Decentralized projected Riemannian stochastic recursive momentum method for nonconvex optimization
Kangkang Deng, Jiang Hu
TL;DR
This work addresses decentralized online nonconvex optimization on compact submanifolds by proposing DPRSRM, a single-loop method that blends gradient tracking with a momentum-based variance-reduced estimator and projection-based updates on $\mathcal{M}$. The algorithm achieves an oracle complexity of $O(\varepsilon^{-3/2})$ with $O(1)$ gradient evaluations per node per iteration, and its convergence is established via separate consensus and optimality analyses. Corollaries show practical parameter choices yield the claimed rate without large minibatch restarts, and numerical experiments on decentralized PCA and LRMC demonstrate superiority over state-of-the-art online decentralized manifold methods.

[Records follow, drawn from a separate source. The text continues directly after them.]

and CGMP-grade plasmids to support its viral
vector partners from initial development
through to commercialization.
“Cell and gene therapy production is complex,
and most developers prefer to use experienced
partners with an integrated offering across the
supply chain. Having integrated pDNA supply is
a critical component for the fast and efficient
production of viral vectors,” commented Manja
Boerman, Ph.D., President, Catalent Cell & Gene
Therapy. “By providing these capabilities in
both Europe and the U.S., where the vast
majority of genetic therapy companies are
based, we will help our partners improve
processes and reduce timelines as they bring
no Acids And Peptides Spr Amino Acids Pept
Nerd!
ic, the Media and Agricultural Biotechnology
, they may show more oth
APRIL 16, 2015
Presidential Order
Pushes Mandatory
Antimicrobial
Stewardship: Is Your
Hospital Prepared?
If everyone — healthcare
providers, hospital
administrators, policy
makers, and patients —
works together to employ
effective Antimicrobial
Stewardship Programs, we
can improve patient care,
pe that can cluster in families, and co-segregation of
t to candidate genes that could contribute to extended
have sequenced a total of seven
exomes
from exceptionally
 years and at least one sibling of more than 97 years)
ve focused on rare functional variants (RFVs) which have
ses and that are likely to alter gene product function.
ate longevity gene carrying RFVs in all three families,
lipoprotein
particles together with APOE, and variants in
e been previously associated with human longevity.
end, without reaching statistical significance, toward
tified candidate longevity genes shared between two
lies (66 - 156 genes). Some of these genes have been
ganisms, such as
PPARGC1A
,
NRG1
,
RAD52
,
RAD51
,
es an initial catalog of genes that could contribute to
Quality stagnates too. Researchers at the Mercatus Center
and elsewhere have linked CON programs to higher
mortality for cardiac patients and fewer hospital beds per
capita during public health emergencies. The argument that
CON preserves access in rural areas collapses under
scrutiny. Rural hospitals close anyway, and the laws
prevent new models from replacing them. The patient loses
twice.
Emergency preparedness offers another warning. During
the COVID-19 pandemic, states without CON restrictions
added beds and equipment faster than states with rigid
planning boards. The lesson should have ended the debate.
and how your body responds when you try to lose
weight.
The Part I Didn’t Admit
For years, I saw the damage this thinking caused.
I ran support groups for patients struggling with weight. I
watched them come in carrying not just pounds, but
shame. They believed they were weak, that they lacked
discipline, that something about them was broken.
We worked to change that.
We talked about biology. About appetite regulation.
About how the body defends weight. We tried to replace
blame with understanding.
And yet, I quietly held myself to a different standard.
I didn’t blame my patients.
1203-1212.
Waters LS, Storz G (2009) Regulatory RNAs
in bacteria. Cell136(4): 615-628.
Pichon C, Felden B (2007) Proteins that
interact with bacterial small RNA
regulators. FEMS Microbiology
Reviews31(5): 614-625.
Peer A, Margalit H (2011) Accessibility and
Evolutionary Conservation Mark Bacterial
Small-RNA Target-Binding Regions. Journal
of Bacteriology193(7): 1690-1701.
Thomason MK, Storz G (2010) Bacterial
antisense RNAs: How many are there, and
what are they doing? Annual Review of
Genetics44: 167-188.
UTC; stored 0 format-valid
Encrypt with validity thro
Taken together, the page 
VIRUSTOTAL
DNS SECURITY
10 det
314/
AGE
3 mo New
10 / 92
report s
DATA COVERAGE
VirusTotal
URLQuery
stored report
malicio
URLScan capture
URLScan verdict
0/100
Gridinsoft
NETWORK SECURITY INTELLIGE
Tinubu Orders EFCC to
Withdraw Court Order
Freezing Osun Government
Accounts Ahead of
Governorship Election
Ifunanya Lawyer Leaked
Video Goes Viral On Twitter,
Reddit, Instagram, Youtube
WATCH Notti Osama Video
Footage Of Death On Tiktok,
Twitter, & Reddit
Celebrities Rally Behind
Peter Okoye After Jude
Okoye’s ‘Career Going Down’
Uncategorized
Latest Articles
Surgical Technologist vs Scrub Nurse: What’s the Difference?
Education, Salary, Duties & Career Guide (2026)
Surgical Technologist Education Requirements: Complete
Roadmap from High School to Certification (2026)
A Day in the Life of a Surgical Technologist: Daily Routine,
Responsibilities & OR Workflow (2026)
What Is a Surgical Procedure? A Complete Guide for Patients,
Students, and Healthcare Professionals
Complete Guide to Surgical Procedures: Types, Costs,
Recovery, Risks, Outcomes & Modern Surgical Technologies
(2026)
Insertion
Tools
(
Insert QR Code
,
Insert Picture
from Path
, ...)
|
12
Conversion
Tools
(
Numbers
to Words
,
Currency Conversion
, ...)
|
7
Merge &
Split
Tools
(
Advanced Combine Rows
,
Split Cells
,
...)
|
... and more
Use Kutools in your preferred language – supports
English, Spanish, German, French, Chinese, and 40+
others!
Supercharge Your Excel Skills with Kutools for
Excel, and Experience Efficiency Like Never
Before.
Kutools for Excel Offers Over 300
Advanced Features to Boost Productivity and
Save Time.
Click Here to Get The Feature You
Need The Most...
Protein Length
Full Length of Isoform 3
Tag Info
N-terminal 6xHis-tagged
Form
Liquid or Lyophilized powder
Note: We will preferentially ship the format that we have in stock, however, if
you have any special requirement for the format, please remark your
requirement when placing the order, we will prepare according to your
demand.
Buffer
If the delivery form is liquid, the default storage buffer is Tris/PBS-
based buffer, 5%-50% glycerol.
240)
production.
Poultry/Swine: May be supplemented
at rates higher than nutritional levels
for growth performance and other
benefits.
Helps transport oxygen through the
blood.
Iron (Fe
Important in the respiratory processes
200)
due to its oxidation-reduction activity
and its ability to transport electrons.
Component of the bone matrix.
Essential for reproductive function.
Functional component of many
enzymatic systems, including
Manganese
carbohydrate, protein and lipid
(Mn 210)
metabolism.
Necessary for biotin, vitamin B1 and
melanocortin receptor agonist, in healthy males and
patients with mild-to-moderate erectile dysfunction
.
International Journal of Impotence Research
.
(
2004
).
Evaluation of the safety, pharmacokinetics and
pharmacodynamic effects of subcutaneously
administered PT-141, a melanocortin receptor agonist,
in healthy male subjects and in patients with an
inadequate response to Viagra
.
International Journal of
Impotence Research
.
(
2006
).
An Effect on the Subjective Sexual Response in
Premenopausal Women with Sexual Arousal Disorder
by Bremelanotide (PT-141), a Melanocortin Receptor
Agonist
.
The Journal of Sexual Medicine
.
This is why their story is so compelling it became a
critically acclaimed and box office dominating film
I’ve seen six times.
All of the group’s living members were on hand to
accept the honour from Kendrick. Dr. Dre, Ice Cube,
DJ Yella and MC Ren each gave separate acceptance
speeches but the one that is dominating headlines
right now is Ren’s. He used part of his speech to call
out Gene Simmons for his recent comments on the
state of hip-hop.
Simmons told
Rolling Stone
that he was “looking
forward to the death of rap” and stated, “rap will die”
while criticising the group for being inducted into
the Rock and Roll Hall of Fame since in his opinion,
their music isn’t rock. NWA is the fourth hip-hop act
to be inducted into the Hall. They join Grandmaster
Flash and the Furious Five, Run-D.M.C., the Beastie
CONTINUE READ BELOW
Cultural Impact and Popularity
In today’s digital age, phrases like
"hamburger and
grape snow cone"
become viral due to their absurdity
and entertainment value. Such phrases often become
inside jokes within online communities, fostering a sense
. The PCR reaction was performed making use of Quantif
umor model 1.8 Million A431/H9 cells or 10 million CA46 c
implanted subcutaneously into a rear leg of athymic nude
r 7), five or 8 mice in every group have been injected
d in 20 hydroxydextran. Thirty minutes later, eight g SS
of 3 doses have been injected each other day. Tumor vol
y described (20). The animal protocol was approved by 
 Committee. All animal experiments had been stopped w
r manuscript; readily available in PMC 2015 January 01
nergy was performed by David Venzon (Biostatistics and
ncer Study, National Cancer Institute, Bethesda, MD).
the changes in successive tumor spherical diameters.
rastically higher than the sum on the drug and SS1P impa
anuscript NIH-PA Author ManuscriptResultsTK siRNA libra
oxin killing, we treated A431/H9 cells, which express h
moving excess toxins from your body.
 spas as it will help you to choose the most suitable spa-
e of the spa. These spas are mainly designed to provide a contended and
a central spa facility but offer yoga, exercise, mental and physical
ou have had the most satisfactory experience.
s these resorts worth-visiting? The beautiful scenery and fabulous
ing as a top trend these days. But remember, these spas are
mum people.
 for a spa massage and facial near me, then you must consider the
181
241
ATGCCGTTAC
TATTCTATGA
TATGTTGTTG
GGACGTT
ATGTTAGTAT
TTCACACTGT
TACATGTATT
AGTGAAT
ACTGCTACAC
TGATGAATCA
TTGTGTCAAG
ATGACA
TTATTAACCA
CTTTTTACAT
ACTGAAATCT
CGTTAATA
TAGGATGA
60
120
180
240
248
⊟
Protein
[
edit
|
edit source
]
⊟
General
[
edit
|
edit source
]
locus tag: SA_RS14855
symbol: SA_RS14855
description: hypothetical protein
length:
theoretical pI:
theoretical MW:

The results imply efficient, scalable decentralized optimization on manifolds for streaming data applications.
Abstract
This paper studies decentralized optimization over a compact submanifold within a communication network of $n$ nodes, where each node possesses a smooth non-convex local cost function, and the goal is to jointly minimize the sum of these local costs. We focus particularly on the online setting, where local data is processed in real-time as it streams in, without the need for full data storage. We propose a decentralized projected Riemannian stochastic recursive momentum (DPRSRM) method that employs local hybrid stochastic gradient estimators and uses the network to track the global gradient. DPRSRM achieves an oracle complexity of \(\mathcal{O}(ε^{-\frac{3}{2}})\), outperforming existing methods that have at most \(\mathcal{O}(ε^{-2})\) complexity. Our method requires only $\mathcal{O}(1)$ gradient evaluations per iteration for each local node and does not require restarting with a large batch gradient. Furthermore, we demonstrate the effectiveness of our proposed methods compared to state-of-the-art ones through numerical experiments on principal component analysis problems and low-rank matrix completion.